Tribune/Local TV Indicates Increasing Pressure to Change Ownership Rules

A perception that the FCC could relax broadcast cross-ownership rules may be fueling a spate of communications deals like Tribune’s $2.73 billion acquisition of Local TV’s 19 broadcast stations, industry officials told us. The transaction was disclosed Monday. “Because there’s been some pressure to ease up on that rule, these companies are acting under the assumption they have a chance of getting the mergers approved,” said Fletcher Heald broadcast attorney Peter Tannenwald. Free Press identified market overlaps between Tribune newspapers and Local TV stations in St. Louis, Denver and the Hampton Roads area of Virginia. “By the time all these deals are done, a handful of companies could control almost all of the network affiliates in major markets and swing states,” said Free Press President Craig Aaron in a news release.

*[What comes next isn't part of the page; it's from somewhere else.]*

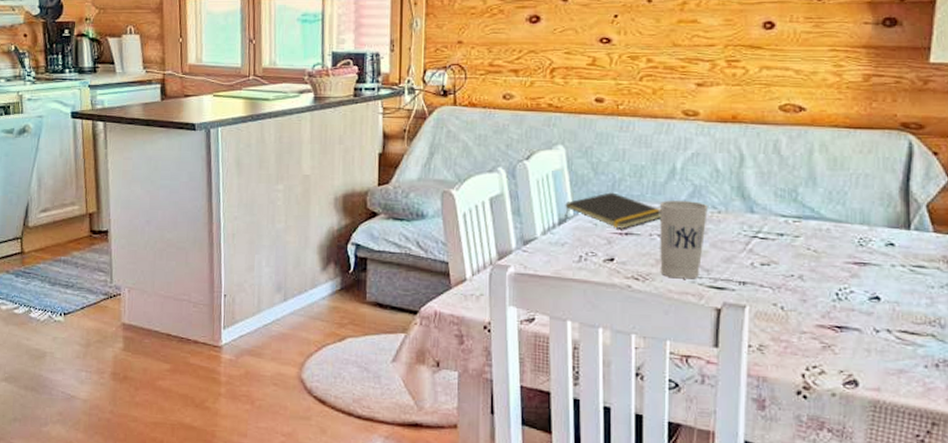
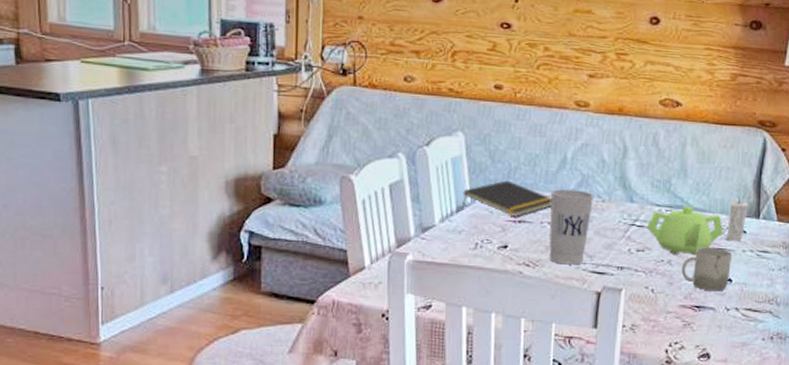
teapot: none [772,216,866,270] -> present [647,206,724,255]
cup: none [815,261,879,311] -> present [681,247,733,292]
candle: none [868,205,895,255] -> present [725,196,748,241]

Tribune will likely avoid falling afoul of FCC ownership rules through shared service agreements in St. Louis and Denver, said Free Press Policy Director Matt Wood. He also pointed to previous Tribune efforts to sell off its newspaper properties as a possible solution to the cross-ownership conflict in Virginia. “There’s not a lot of formal levers for the FCC to grab onto,” he said, describing the deal as being “not as bad” as a recent plan for Gannett to buy Belo Corp.’s TV stations, which also featured a market overlap (CD June 14 p7). No mention was made of how Tribune and Local TV will get past cross-ownership rules during a conference call Monday held by the companies. The deal would allow Tribune to create “synergies” between its print, video and digital properties, said CEO Peter Liguori on the call. BIA/Kelsey Chief Economist Mark Fratrik said he believes the companies would not pursue the deal without believing it will be approved by the FCC. “They obviously have good legal counsel; good FCC counsel,” he said.

Tribune/Local TV will give Tribune a combined 42 TV stations, making it the “the country’s largest commercial TV station owner” the buyer said in a news release. Set to complete by the end of 2013, the combination will make Tribune both the largest Fox affiliate group and the largest CW affiliate group. The deal will “enhance everything” by allowing Tribune to use the advantage of scale in future retransmission consent negotiations and to cut operating costs, said Liguori. “Scale matters.” Liguori said his company will use the deal to become the county’s “leading independent content creator and distributor,” using the platform provided by its large number of TV stations to test content before bringing it to wider audiences.

The increased scale of the company will let it “have more impact on the spectrum front,” said Liguori. Though there are still uncertainties about the FCC incentive auction, the increase in Tribune-owned TV stations will allow the company “more flexibility” to use an “innovative spectrum strategy,” he said.

The deal will give Tribune control over TV stations reaching 44 percent of the country, Wood said. Though the national FCC TV cap limits companies to 39 percent, Tribune said that under the UHF discount, the company’s cap figure is only 26 percent. “If the UHF discount ever made sense in an analog world, it makes no sense now,” Wood said. “The commission needs to take another look” at the discount, especially since UHF stations are actually preferable for DTV, he said. The current FCC won’t make radical shifts in ownership policy anytime soon, said Tannenwald. “It’s a very highly political topic, he said. “With an interim chairwoman, it’s hard to believe they'll stick their necks out on this.”